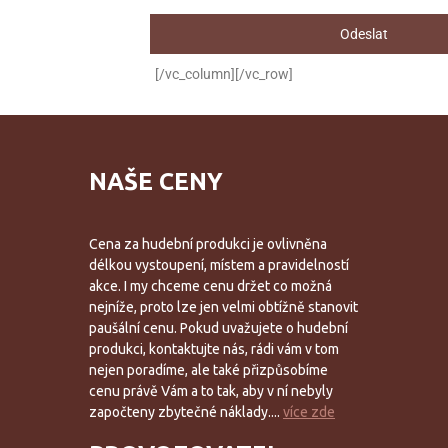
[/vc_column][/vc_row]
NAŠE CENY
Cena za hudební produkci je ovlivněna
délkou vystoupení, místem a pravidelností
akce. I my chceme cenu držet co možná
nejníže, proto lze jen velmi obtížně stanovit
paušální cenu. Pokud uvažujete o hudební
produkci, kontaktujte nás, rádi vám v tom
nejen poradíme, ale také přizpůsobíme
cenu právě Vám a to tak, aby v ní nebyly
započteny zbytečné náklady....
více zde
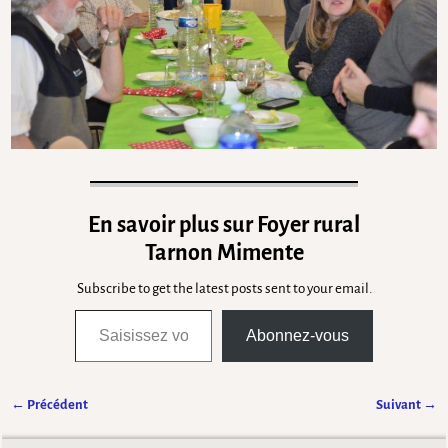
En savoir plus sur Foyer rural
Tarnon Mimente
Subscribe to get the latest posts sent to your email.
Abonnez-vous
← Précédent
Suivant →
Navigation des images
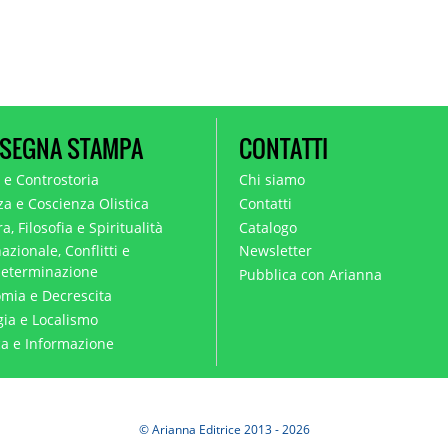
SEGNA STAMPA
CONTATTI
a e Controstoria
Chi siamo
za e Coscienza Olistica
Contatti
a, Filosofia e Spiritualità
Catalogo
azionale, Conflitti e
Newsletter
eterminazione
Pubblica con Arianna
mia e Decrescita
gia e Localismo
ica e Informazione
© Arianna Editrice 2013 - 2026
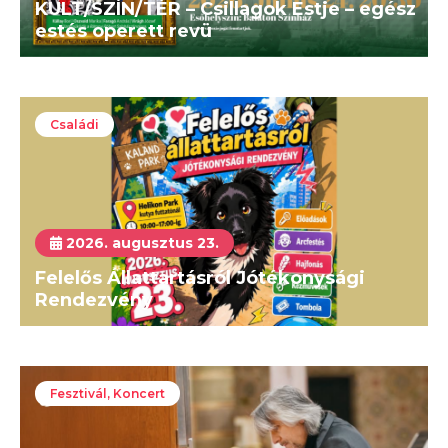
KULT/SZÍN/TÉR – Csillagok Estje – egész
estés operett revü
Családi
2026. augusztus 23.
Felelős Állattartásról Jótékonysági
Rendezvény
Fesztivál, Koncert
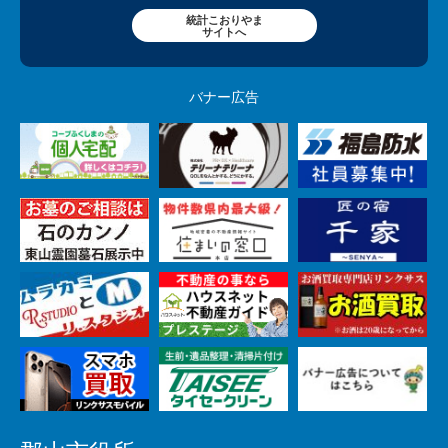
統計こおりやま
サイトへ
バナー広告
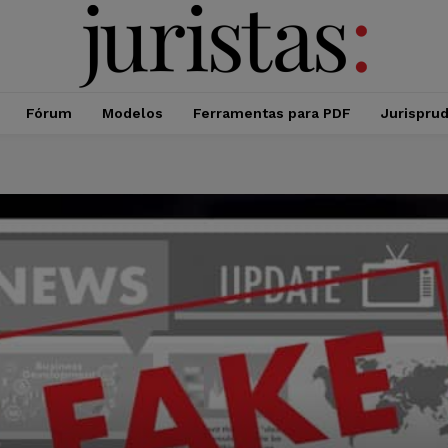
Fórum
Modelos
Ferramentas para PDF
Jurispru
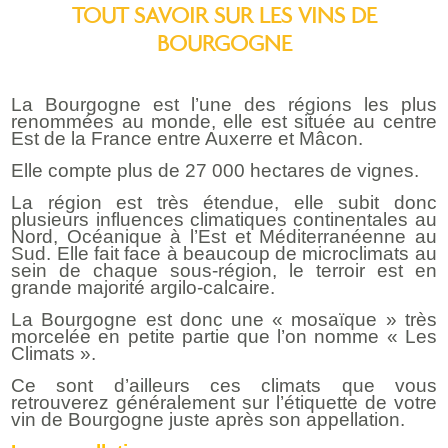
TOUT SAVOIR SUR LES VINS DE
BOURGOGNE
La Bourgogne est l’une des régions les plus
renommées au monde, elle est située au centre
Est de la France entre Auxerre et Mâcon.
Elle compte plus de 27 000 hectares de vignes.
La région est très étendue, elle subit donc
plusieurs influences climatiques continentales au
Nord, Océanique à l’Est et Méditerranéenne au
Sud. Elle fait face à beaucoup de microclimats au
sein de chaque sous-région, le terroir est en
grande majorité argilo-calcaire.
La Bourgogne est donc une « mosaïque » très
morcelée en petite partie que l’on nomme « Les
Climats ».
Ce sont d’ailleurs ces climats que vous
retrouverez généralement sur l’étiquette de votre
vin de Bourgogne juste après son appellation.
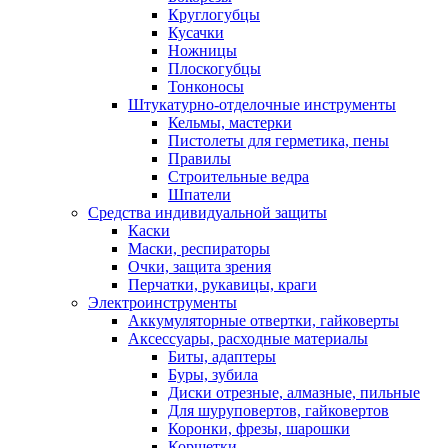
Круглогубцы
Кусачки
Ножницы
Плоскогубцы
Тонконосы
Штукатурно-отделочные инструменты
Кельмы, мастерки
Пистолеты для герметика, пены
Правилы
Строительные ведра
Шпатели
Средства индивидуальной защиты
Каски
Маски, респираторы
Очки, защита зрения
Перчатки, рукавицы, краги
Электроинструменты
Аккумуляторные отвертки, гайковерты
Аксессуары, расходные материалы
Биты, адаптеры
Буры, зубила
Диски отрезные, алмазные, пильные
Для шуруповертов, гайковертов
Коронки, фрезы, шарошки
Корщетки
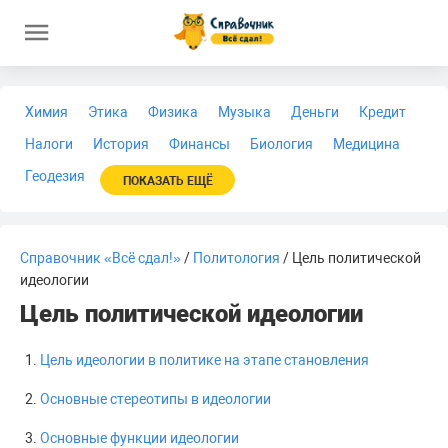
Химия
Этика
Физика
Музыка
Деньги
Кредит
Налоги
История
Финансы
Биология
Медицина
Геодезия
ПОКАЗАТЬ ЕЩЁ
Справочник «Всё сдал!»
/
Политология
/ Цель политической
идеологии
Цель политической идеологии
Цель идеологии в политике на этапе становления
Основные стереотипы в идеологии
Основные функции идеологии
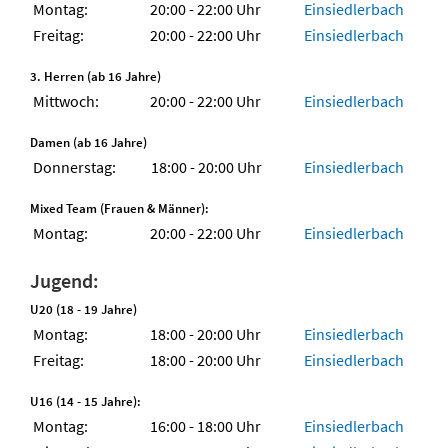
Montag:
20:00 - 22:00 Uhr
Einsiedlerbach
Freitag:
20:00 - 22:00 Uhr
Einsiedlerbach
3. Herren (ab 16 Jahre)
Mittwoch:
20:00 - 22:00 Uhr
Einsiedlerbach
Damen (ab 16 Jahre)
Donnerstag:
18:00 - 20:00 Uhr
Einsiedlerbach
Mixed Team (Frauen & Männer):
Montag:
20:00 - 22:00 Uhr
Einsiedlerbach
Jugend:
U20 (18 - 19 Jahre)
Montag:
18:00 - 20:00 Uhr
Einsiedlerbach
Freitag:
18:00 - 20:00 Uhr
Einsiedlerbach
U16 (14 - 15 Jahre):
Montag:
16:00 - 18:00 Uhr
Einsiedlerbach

========

WORK REQUEST »
Quote the lines above word for word, starting with the very first one and stopping after the line that contains "cenu právě Vám a to tak, aby v ní nebyly". Leave the pictures out.

SOLUTION »
[/vc_column][/vc_row]
NAŠE CENY
Cena za hudební produkci je ovlivněna
délkou vystoupení, místem a pravidelností
akce. I my chceme cenu držet co možná
nejníže, proto lze jen velmi obtížně stanovit
paušální cenu. Pokud uvažujete o hudební
produkci, kontaktujte nás, rádi vám v tom
nejen poradíme, ale také přizpůsobíme
cenu právě Vám a to tak, aby v ní nebyly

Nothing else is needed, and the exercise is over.